Taiwan’s market capitalization rose to US$4.14 trillion as of Wednesday, making it the world’s seventh-largest, according to data compiled by Bloomberg that show the combined value of companies with a primary listing in the nation.
The UK’s market was valued at about US$4.09 trillion.
Photo: CNA
The feat comes after the TAIEX recouped losses driven by the Iran war — one of the first major markets to do so — to reach a record high.
Taiwan Semiconductor Manufacturing Co (台積電) also renewed its all-time high, buoyed by revenue growth that underscores its key role in the global artificial intelligence (AI) supply chain.
“Taiwan continues to be treated as an AI hardware proxy,” Broadridge Financial Solutions Inc’s APAC growth solutions head Yoon Ng said. “As long as AI capex momentum holds, flows should remain supportive.”
While the size of Taiwan’s US$977 billion economy trails the UK’s US$4.3 trillion, according to IMF estimates, roaring exports of AI-related products is boosting growth expectations for the nation.
The TAIEX has risen 17 percent so far this month.
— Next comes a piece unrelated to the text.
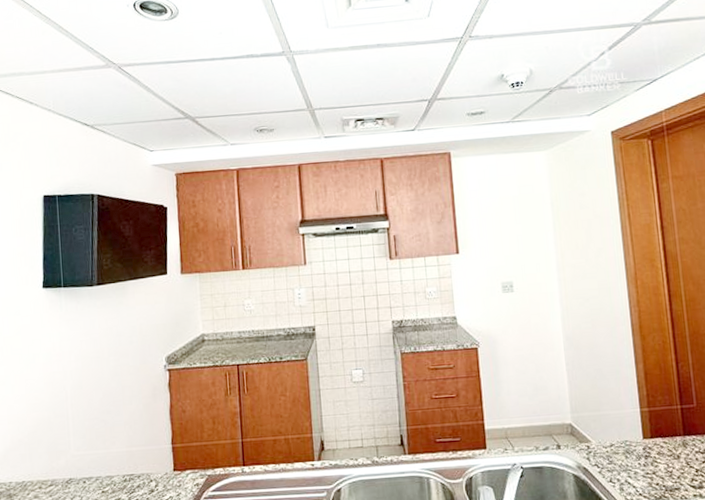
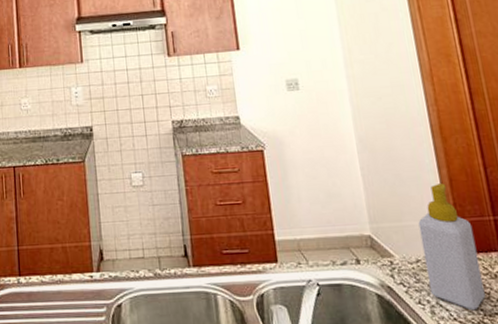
soap bottle: none [614,377,668,487] -> present [418,183,486,311]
It gained 1.12 percent yesterday, extending its rally to an eighth straight session — the longest winning streak since last year.
Foreigners have bought a net US$10.3 billion of Taiwanese shares so far this month, putting the market on track for its biggest monthly inflow ever after a record US$28.7 billion outflow last month.
Meanwhile, the UK’s FTSE 100 Index has gained less than 4 percent so far this month, amid lingering concerns over sticky inflation and interest rates that are higher than in the rest of Europe.
Still, equities in the UK are drawing investors amid geopolitical uncertainty, boosted by a significant exposure to the energy and defensive sectors.
A flurry of strategists, including at Barclays PLC, Citigroup Inc and HSBC Holdings PLC, are favoring the FTSE 100 either as a geopolitical hedge or as a preferred exposure in the current environment.
“The commodity-based sectors of energy and basic materials, which could benefit from elevated energy and metal prices, represent nearly one-fifth of the UK market cap,” HSBC strategists including Duncan Toms said. “In 2022, the UK stood out as one of the best markets in a backdrop of global stagflation.”
A Bank of America Corp survey this month showed the UK was the second-most favored market in Europe after Switzerland, a similar position to last month’s survey.
It was the second least-preferred in February.
Still, a net 16 percent of global fund managers are underweight on British stocks compared with 15 percent last month.